AKBAR GANJI: [translated] Yes, they do. Yes, they beat them up in prison and then bring them in front of camera, and they confess to crimes they have never committed.
AMY GOODMAN: Akbar Ganji, were you beaten up?
AKBAR GANJI: [translated] I had similar problems.
AMY GOODMAN: Did they broadcast your so-called confession?
AKBAR GANJI: [translated] I never went to any show. I never withdrew my position, from what I put forward. My positions that I advocated from prison were far more radical from what I had said before going to prison. The harsher they treated me, I became more radicalized. But I have no personal problems with anyone, and I have no personal complaints. Our problem is democracy. Our concern is democracy, human rights and freedom in the country.
AMY GOODMAN: Can you, Akbar Ganji, give us the landscape of the pro-democracy movement in Iran? Who makes it up?

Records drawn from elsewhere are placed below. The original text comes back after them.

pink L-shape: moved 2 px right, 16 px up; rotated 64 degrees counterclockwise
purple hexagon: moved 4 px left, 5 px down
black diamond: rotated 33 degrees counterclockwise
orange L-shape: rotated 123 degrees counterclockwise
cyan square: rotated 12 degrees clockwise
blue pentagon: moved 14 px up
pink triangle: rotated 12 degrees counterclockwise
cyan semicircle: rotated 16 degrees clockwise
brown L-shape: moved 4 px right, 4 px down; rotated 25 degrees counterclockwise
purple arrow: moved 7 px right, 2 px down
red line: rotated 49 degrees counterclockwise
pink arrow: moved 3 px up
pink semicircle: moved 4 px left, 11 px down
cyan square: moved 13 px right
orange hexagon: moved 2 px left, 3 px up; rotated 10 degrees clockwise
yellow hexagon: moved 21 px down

AKBAR GANJI: [translated] First of all, we have a strong class of intellectuals. And our intellectuals, this strong class, demands democracy. Secondly, we have a large younger generation, and the structure of the population in Iran has a large youth population, and that part of the population, that segment of the population, wants democracy. Half of the population, composed by women, also advocates and demands freedom and equality, legal equality with men, with the other half. Ethnic and linguistic minorities are deprived of their rights, and they demand equality with other groups. Religious minorities are deprived of their rights, and they demand equality. The foundation of democracy, of course is equality. We have several different currents and movements in Iran that all agree on the demand for democracy.

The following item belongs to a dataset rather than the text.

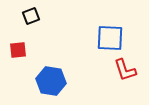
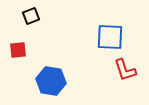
blue square: moved 1 px up
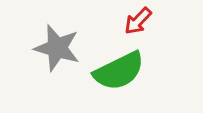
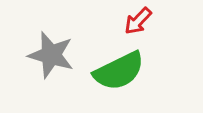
gray star: moved 6 px left, 7 px down
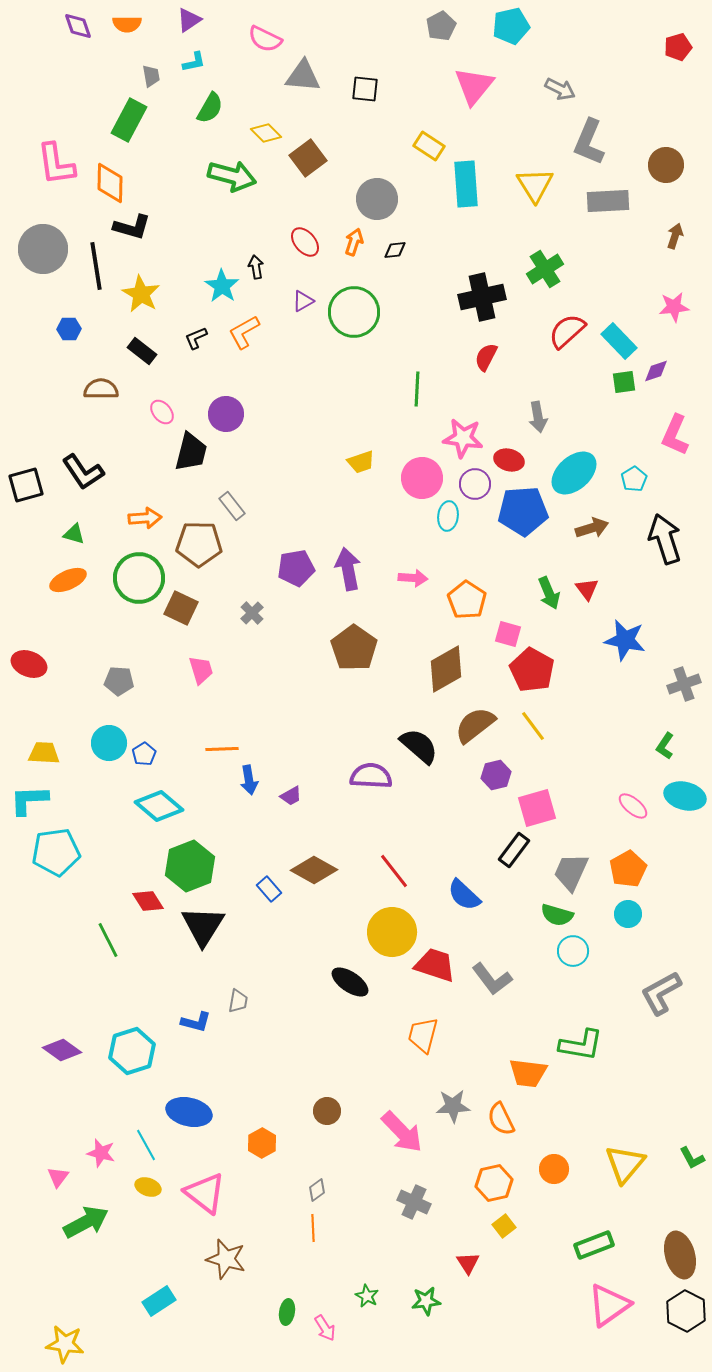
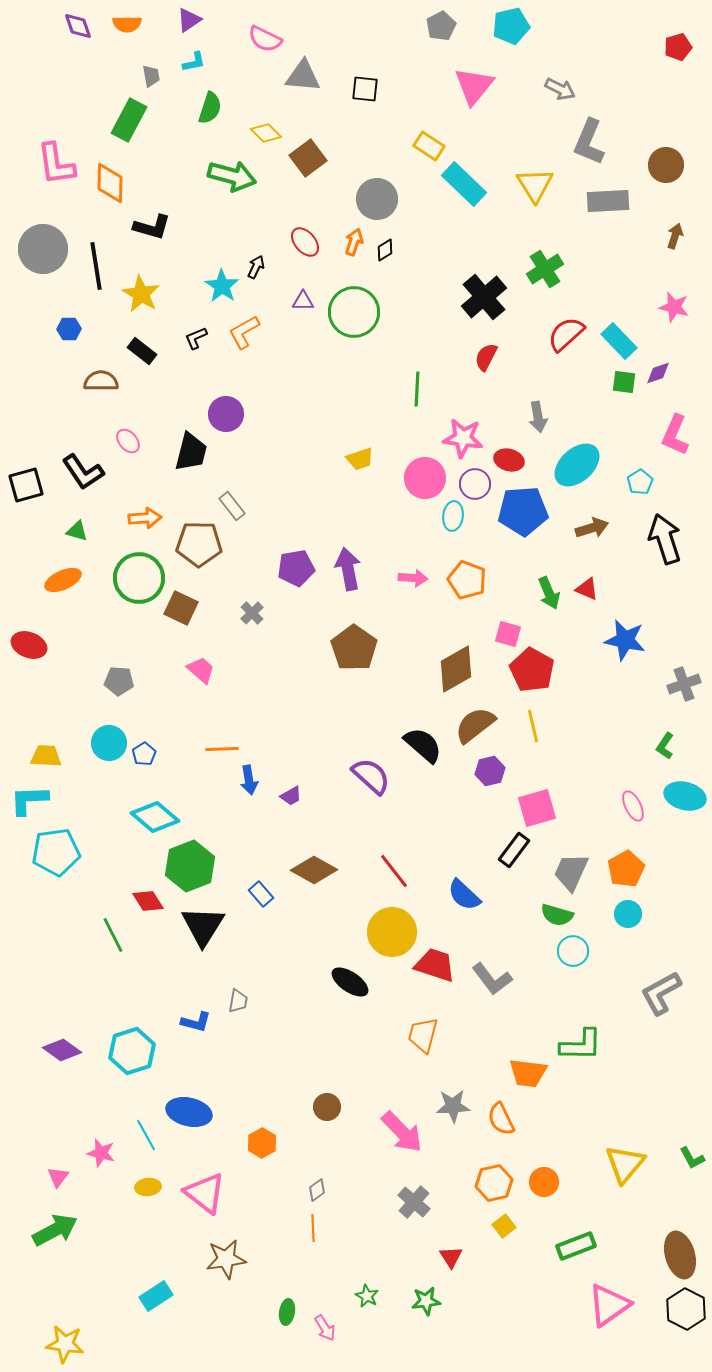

AMY GOODMAN: Are there also those, for example, who are calling for the return of the Shah or, you know, like the son of the Shah, who would be opposed to this government?
AKBAR GANJI: [translated] This group mostly is based outside Iran and mostly in the United States, and they have been away from Iran for too long, way too long, and they don’t keep in touch with what is going on in Iran. Over the past 27 years, so many people have been imprisoned and suffered, but none of this group.
Of course, we demand equality, and we oppose any form of discrimination and special privileges. The current regime says it is the prerogative and the privilege of the clerics to rule. And the monarchists advocate the right of a single family to rule. This is in violation of democracy.
AMY GOODMAN: How did Ahmadinejad get elected?
AKBAR GANJI: [translated] At least there are eight reasons, eight causes for this. First was that many people, including myself, banned participation in the election. Therefore, by doing this, we withdrew millions of people who would have otherwise voted for the reformists.
AMY GOODMAN: Why were you banned?
AKBAR GANJI: [translated] Because participation in the elections is collaborating. It’s a form of collaboration with the regime and legitimizing the activities of the regime. And even if we were to succeed in the elections, that would be futile, just as we saw in the eight years of the reform movement.
The second reason for the election of Ahmadinejad is the poor performance of the reformists over the eight years of their tenure. In the best case, the people say the reformists were incompetent; in the worst case, they say they were traitors and they betrayed us.
The third reason the reformists were defeated was that they could not agree on one candidate to run. And the fourth problem, the fourth reason, was that the people at large are highly suspicious of Hashemi Rafsanjani.
AMY GOODMAN: Just an excerpt of our conversation with Akbar Ganji, renowned Iranian activist and investigative journalist, imprisoned by Iran for six years and tortured, says US military action against Iran would only strengthen Ahmadinejad, the Iranian president’s hand. Tomorrow, Iran faces a UN deadline to suspend nuclear enrichment.